А по воскресным уикэндам призывает он номенклатурного сына в кожаном плаще к себе в комнату-музей и рассказывает:
– Вон шинелишка моя, а вот кальсоны мои, понимаешь, от времени пожелтелые. В роковом-пороховом как пальнул однажды враг на рассвете... Ну, мы все в кальсонах и повыскакивали на врага-то посмотреть да поразмышлять о его негуманном поступке... Вот они, те кальсоны...
А сын жену свою светлолицую да дебелую, да с глазами навыкате тихо за руку берет, гладит, и вместе они поют тихими голосами песню «Русское поле».
– Эх и крепкая песня, словно стакан водки, – одобрительно говорит Мосин после долгого молчания и смахивает слезу. – Сильно ж ты в душу мою сложную заглянул, сын...
И тут же внуки обступают Мосина и про Чебурашку пищат, про Бонифация, про Леопольда и про другую всякую дребедень-день-день, – и в ладоши хлопают.
– Одно мы дело делаем, отец, – говорит номенклатурный сын, упругой ножкой оземь бьет и румяной щечкой подрыгивает, и в кожаный плащ запахивается, и тысячу коррупционных рублей в карман кладет для подкупа властных структур.
А старик на кисет указывает и продолжает рассказ:
– А вот кисет тот, который мне тысяча девушек в тылу вышивала...

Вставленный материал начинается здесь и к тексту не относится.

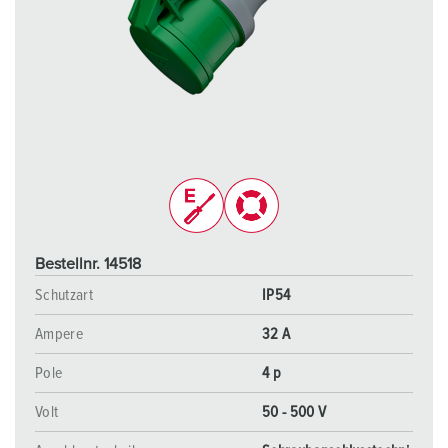
Bestellnr. 14518
Schutzart
IP54
Ampere
32 A
Pole
4 p
Volt
50 - 500 V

Номенклатурный сын песню «Давай закурим» поет, белолицую дебелицу поглаживает, и друг к дружке они головами кудрявыми прислоняются, и по комнате ходят да бродят, словно два голубка; в окна с двенадцатого этажа поглядывают, семечки пощелкивают, в унитаз и в раковину поплевывают и похаркивают...
Ну и глазами моргають.
А старик Мосин время от времени на Казанский вокзал бегает: кипяточку попросить. И с утра потому он кружками жестяными бренчит-трындит, чайничком тарахтит, сахар от махорочки отряхивает да ворон-птице весело подмигивает.